**Data provided**
____________________

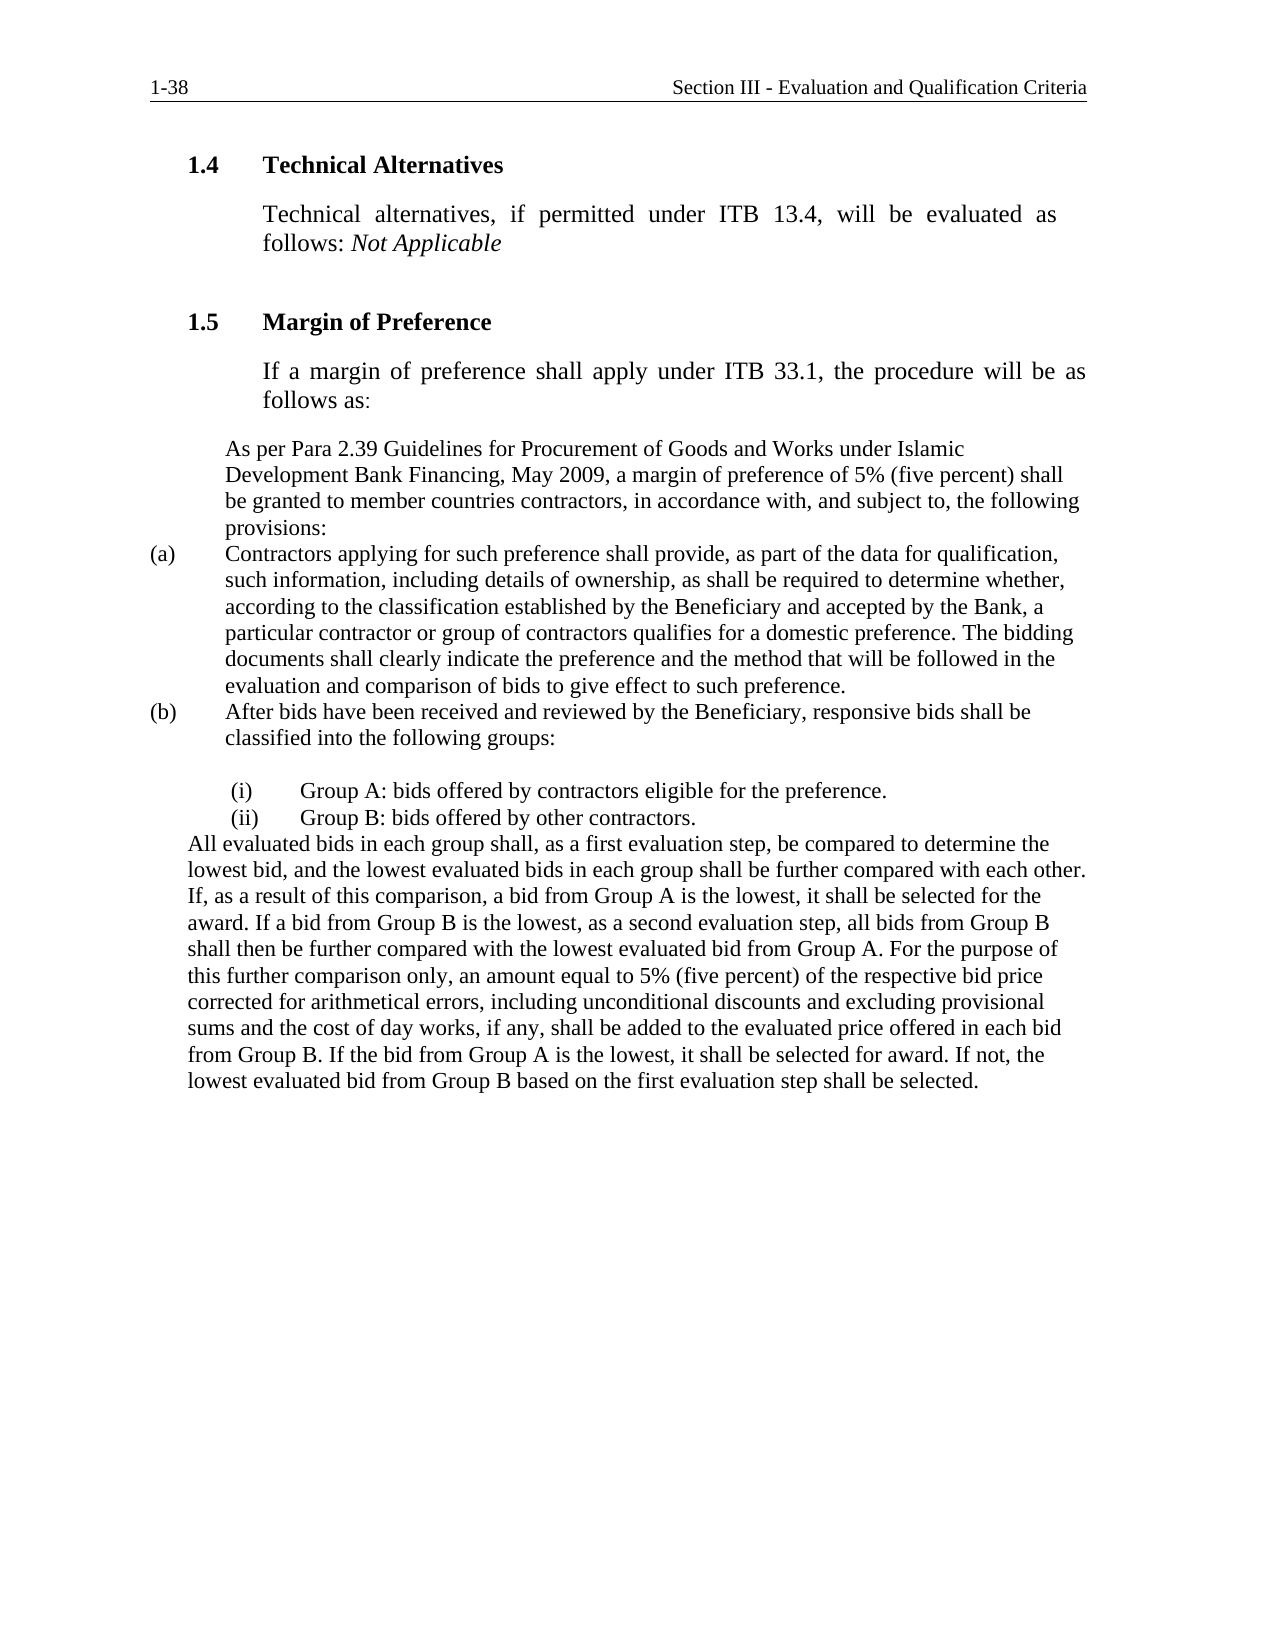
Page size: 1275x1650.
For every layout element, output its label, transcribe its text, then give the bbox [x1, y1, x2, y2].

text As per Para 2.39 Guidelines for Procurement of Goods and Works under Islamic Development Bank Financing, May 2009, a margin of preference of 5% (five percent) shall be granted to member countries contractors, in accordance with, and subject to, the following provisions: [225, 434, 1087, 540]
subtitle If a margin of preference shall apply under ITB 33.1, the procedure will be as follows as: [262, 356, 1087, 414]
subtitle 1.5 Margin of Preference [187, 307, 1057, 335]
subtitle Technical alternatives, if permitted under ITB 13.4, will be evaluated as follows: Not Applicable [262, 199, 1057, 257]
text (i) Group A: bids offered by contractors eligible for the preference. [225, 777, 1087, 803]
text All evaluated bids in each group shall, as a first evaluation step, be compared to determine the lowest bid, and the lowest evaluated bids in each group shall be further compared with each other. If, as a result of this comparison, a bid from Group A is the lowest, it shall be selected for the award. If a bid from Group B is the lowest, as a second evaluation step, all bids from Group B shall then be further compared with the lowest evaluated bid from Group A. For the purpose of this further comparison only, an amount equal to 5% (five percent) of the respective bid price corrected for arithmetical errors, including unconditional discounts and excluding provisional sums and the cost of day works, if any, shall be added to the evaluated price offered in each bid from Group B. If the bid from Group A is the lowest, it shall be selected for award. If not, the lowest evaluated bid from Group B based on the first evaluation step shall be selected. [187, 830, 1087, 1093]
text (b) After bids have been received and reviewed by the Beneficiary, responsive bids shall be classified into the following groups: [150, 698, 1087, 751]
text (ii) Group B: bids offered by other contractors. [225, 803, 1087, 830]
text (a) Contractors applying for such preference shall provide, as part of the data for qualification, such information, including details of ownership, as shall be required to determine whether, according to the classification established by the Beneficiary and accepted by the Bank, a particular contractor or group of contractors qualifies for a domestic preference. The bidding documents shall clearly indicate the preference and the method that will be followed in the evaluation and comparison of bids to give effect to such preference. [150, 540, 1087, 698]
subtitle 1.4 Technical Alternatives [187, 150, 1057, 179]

____________________

**The problem**
Repeat the records above exactly, leaving out any pictures they contain.

**Finished task**
Page size: 1275x1650.
For every layout element, output its label, transcribe its text, then give the bbox [x1, y1, x2, y2].

text As per Para 2.39 Guidelines for Procurement of Goods and Works under Islamic Development Bank Financing, May 2009, a margin of preference of 5% (five percent) shall be granted to member countries contractors, in accordance with, and subject to, the following provisions: [225, 434, 1087, 540]
subtitle If a margin of preference shall apply under ITB 33.1, the procedure will be as follows as: [262, 356, 1087, 414]
subtitle 1.5 Margin of Preference [187, 307, 1057, 335]
subtitle Technical alternatives, if permitted under ITB 13.4, will be evaluated as follows: Not Applicable [262, 199, 1057, 257]
text (i) Group A: bids offered by contractors eligible for the preference. [225, 777, 1087, 803]
text All evaluated bids in each group shall, as a first evaluation step, be compared to determine the lowest bid, and the lowest evaluated bids in each group shall be further compared with each other. If, as a result of this comparison, a bid from Group A is the lowest, it shall be selected for the award. If a bid from Group B is the lowest, as a second evaluation step, all bids from Group B shall then be further compared with the lowest evaluated bid from Group A. For the purpose of this further comparison only, an amount equal to 5% (five percent) of the respective bid price corrected for arithmetical errors, including unconditional discounts and excluding provisional sums and the cost of day works, if any, shall be added to the evaluated price offered in each bid from Group B. If the bid from Group A is the lowest, it shall be selected for award. If not, the lowest evaluated bid from Group B based on the first evaluation step shall be selected. [187, 830, 1087, 1093]
text (b) After bids have been received and reviewed by the Beneficiary, responsive bids shall be classified into the following groups: [150, 698, 1087, 751]
text (ii) Group B: bids offered by other contractors. [225, 803, 1087, 830]
text (a) Contractors applying for such preference shall provide, as part of the data for qualification, such information, including details of ownership, as shall be required to determine whether, according to the classification established by the Beneficiary and accepted by the Bank, a particular contractor or group of contractors qualifies for a domestic preference. The bidding documents shall clearly indicate the preference and the method that will be followed in the evaluation and comparison of bids to give effect to such preference. [150, 540, 1087, 698]
subtitle 1.4 Technical Alternatives [187, 150, 1057, 179]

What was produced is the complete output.